Problem to solve: In the listing below, swap "pie" for "donut" in the lines from the line with "Tahakkuk: median 1000, box" to the line with "At how many categories does at least one series exceed 46?", keeping everything else the same. Return only those lines.

Data records
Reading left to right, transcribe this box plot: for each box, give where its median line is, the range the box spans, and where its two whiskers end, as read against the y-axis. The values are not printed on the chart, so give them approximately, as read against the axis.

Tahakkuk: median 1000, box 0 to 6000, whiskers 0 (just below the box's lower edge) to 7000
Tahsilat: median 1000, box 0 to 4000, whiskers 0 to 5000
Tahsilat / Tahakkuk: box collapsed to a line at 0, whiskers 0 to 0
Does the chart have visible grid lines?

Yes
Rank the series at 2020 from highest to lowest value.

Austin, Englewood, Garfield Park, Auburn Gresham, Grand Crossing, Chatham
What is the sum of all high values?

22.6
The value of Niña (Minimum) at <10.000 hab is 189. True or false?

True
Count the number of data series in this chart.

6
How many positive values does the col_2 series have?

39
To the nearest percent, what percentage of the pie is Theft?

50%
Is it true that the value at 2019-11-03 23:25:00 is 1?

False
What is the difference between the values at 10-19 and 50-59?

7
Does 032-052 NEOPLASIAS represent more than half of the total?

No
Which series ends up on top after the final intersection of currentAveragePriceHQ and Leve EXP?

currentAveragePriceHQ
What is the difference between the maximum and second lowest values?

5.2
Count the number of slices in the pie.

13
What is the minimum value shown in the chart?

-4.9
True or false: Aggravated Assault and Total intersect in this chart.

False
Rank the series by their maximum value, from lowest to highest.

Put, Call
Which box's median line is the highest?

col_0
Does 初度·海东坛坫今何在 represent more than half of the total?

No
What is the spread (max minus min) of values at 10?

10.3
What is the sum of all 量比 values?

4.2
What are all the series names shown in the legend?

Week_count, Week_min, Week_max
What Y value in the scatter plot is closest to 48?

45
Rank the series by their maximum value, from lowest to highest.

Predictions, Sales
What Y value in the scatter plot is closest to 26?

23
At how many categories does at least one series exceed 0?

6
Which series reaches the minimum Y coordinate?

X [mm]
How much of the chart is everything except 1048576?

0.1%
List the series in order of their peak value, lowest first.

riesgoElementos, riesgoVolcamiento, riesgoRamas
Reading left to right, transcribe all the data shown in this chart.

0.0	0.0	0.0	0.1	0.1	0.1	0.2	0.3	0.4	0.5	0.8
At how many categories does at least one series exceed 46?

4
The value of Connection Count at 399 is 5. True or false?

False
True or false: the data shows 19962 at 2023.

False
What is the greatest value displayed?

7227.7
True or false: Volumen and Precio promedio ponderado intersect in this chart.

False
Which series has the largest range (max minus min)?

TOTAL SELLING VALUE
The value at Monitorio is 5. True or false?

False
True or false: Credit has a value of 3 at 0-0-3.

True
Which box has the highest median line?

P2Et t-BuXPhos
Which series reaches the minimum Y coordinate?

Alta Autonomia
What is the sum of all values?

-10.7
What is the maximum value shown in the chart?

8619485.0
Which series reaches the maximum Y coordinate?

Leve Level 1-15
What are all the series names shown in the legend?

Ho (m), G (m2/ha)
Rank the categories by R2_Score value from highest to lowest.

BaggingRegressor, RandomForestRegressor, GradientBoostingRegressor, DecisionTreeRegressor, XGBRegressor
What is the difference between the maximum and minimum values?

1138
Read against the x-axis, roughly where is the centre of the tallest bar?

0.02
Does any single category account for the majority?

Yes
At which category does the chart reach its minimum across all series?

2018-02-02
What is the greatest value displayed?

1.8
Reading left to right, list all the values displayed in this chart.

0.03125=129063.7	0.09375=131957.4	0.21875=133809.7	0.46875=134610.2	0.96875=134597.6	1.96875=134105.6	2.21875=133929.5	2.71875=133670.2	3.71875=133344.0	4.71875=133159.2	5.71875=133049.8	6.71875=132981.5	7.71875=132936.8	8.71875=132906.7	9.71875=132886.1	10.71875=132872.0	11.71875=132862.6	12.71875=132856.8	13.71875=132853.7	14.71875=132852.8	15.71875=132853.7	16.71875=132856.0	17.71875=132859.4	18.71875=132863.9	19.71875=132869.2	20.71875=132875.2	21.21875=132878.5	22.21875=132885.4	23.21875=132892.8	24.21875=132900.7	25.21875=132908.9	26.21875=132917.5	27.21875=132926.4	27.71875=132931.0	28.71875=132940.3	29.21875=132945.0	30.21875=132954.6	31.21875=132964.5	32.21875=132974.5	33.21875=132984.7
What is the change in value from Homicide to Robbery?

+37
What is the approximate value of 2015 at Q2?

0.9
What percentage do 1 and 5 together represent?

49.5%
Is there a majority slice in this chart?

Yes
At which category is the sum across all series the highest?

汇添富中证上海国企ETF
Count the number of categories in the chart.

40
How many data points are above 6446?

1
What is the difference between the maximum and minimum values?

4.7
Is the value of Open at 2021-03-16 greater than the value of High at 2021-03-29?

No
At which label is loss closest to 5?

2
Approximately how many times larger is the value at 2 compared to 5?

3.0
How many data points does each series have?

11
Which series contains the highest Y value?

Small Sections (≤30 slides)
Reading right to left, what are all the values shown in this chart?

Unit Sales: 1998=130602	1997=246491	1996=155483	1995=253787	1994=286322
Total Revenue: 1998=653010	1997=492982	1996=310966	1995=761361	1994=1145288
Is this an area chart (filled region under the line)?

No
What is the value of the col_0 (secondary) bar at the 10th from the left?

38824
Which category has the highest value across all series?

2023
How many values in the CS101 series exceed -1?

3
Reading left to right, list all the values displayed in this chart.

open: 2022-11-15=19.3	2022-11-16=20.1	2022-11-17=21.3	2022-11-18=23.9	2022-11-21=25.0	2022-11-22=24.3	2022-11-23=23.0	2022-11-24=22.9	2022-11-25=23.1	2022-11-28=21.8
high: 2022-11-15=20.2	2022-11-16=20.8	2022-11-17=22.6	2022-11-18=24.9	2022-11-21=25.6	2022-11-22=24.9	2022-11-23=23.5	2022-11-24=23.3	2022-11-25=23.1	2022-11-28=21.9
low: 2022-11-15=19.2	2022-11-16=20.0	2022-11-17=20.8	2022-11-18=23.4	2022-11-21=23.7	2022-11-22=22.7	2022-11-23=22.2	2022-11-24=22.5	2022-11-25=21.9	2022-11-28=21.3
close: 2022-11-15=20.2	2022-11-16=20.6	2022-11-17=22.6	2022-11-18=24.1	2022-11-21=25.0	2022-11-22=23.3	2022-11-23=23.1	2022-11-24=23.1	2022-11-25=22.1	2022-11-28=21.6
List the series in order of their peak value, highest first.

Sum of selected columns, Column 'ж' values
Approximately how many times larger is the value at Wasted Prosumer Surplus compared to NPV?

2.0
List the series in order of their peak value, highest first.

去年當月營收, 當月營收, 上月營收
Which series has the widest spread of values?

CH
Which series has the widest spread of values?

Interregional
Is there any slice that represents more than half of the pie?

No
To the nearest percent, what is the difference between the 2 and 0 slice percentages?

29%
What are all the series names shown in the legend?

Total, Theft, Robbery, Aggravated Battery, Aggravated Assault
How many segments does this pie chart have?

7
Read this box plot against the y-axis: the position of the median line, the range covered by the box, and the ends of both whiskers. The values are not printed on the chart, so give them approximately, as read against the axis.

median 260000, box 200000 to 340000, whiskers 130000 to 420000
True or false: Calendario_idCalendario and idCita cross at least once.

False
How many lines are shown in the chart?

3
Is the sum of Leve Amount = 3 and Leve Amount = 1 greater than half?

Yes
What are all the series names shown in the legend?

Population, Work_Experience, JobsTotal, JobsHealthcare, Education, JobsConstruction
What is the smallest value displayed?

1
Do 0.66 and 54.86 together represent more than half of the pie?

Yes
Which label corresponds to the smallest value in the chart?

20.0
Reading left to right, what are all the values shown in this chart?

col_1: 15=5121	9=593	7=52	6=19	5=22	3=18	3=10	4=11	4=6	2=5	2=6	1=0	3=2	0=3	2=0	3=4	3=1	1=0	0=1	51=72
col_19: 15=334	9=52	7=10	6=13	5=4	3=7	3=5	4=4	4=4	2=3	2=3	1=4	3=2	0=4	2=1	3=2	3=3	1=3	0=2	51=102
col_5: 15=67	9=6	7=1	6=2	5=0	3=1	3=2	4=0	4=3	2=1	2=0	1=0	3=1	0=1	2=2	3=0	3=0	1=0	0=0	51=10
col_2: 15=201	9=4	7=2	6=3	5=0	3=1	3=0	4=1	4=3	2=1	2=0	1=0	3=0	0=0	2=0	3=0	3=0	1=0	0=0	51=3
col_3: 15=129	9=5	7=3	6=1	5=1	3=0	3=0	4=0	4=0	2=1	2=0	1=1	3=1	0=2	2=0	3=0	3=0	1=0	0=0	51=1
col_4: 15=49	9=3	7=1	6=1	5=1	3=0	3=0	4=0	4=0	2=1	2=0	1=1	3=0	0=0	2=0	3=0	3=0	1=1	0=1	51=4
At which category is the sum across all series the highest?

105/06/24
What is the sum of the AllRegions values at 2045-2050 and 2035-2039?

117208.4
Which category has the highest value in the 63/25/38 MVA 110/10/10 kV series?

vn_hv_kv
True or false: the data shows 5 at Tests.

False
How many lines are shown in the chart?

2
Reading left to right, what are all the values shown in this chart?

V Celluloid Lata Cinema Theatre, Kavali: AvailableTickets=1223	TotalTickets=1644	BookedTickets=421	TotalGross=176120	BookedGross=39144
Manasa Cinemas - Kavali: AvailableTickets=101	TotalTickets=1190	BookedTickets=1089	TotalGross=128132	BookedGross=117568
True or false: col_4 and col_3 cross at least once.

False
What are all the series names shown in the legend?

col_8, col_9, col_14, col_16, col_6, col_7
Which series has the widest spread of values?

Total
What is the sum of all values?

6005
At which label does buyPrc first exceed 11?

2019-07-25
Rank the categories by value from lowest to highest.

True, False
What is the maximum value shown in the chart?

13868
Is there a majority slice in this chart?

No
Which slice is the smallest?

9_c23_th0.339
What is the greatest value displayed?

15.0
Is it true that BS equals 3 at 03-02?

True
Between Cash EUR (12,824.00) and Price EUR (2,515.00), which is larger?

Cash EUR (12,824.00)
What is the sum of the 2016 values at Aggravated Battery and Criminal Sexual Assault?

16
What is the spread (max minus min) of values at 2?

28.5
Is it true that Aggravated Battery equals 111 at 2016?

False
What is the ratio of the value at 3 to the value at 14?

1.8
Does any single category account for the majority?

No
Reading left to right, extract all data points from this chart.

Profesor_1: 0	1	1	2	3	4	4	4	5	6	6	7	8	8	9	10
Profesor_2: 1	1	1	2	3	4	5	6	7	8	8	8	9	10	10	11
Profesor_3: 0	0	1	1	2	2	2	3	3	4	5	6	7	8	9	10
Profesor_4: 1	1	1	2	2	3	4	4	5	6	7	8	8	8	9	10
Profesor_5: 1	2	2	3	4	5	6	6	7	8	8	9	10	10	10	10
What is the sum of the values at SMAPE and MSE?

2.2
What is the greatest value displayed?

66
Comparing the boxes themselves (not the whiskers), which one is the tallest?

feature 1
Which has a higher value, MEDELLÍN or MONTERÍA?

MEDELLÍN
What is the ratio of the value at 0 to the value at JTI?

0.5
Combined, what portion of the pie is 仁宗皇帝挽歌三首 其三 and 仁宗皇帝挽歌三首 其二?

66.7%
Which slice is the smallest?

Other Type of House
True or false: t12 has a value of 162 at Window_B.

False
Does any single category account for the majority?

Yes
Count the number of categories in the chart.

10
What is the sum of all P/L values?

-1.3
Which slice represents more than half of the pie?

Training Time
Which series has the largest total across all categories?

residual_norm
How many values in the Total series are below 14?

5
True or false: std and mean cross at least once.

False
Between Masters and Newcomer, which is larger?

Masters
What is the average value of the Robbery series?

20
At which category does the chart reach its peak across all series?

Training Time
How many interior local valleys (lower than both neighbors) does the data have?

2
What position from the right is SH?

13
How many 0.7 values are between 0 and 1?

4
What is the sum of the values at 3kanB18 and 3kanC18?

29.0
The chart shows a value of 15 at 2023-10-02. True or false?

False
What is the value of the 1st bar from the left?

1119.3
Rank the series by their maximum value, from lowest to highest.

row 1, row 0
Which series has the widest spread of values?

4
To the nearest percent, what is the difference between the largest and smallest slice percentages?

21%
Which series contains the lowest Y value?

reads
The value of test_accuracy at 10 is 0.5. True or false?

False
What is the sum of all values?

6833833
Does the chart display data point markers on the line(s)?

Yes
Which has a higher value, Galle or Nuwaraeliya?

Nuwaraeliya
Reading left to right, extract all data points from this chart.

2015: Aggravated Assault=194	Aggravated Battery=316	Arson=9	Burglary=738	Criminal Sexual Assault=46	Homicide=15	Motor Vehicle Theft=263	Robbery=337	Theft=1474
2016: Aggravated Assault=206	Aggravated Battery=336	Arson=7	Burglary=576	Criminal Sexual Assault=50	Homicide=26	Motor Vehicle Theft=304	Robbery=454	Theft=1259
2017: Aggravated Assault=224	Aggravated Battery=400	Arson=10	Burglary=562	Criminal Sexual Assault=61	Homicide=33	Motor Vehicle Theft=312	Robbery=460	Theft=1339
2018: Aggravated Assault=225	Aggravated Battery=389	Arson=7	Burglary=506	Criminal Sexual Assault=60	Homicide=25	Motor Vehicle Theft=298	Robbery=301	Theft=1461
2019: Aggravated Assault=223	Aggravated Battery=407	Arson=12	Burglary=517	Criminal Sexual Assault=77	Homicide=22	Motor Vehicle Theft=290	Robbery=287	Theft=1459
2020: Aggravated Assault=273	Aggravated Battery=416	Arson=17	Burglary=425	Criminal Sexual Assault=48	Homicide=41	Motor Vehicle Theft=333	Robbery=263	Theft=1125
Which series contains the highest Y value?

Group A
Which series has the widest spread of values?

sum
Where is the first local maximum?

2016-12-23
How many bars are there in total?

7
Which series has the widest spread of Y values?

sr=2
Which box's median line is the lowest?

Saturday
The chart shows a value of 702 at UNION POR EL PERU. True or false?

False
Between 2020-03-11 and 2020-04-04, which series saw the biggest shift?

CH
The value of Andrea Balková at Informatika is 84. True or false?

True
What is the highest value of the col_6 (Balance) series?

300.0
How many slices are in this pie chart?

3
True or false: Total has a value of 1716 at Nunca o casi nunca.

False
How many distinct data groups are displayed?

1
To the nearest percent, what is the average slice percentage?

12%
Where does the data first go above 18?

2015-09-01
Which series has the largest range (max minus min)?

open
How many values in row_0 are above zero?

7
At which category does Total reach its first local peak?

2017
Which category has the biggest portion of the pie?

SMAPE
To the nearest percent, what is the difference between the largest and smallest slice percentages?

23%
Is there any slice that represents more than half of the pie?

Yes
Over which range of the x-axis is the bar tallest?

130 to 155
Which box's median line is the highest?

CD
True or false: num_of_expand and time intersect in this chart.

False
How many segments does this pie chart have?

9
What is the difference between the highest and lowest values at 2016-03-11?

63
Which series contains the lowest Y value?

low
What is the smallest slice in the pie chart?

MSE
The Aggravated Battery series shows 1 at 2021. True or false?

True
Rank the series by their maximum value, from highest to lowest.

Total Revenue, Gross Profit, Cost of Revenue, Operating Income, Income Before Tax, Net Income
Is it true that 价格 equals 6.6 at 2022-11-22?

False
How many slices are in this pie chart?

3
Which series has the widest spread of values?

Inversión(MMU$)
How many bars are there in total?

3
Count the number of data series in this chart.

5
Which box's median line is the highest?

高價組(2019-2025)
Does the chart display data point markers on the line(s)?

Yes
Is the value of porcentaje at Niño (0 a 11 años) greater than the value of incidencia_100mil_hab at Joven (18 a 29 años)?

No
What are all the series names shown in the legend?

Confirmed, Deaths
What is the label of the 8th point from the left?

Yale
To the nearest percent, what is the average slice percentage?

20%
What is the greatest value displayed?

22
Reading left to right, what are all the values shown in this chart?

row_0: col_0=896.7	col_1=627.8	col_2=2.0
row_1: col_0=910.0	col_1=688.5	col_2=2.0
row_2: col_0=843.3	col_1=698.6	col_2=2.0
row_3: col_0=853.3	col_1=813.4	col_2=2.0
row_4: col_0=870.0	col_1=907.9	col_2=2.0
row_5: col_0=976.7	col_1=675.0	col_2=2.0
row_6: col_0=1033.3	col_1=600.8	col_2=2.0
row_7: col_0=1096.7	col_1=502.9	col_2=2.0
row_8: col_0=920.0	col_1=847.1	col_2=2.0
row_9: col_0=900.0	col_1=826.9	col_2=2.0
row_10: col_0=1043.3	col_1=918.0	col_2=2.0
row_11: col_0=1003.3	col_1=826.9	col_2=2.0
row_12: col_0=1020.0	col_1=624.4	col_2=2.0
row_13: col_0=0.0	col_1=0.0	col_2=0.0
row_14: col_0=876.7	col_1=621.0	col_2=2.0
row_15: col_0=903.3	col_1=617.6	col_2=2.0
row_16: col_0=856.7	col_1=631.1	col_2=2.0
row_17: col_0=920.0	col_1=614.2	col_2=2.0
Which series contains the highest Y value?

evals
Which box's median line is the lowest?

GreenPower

Answer to the exercise:
Tahakkuk: median 1000, box 0 to 6000, whiskers 0 (just below the box's lower edge) to 7000
Tahsilat: median 1000, box 0 to 4000, whiskers 0 to 5000
Tahsilat / Tahakkuk: box collapsed to a line at 0, whiskers 0 to 0
Does the chart have visible grid lines?

Yes
Rank the series at 2020 from highest to lowest value.

Austin, Englewood, Garfield Park, Auburn Gresham, Grand Crossing, Chatham
What is the sum of all high values?

22.6
The value of Niña (Minimum) at <10.000 hab is 189. True or false?

True
Count the number of data series in this chart.

6
How many positive values does the col_2 series have?

39
To the nearest percent, what percentage of the donut is Theft?

50%
Is it true that the value at 2019-11-03 23:25:00 is 1?

False
What is the difference between the values at 10-19 and 50-59?

7
Does 032-052 NEOPLASIAS represent more than half of the total?

No
Which series ends up on top after the final intersection of currentAveragePriceHQ and Leve EXP?

currentAveragePriceHQ
What is the difference between the maximum and second lowest values?

5.2
Count the number of slices in the donut.

13
What is the minimum value shown in the chart?

-4.9
True or false: Aggravated Assault and Total intersect in this chart.

False
Rank the series by their maximum value, from lowest to highest.

Put, Call
Which box's median line is the highest?

col_0
Does 初度·海东坛坫今何在 represent more than half of the total?

No
What is the spread (max minus min) of values at 10?

10.3
What is the sum of all 量比 values?

4.2
What are all the series names shown in the legend?

Week_count, Week_min, Week_max
What Y value in the scatter plot is closest to 48?

45
Rank the series by their maximum value, from lowest to highest.

Predictions, Sales
What Y value in the scatter plot is closest to 26?

23
At how many categories does at least one series exceed 0?

6
Which series reaches the minimum Y coordinate?

X [mm]
How much of the chart is everything except 1048576?

0.1%
List the series in order of their peak value, lowest first.

riesgoElementos, riesgoVolcamiento, riesgoRamas
Reading left to right, transcribe all the data shown in this chart.

0.0	0.0	0.0	0.1	0.1	0.1	0.2	0.3	0.4	0.5	0.8
At how many categories does at least one series exceed 46?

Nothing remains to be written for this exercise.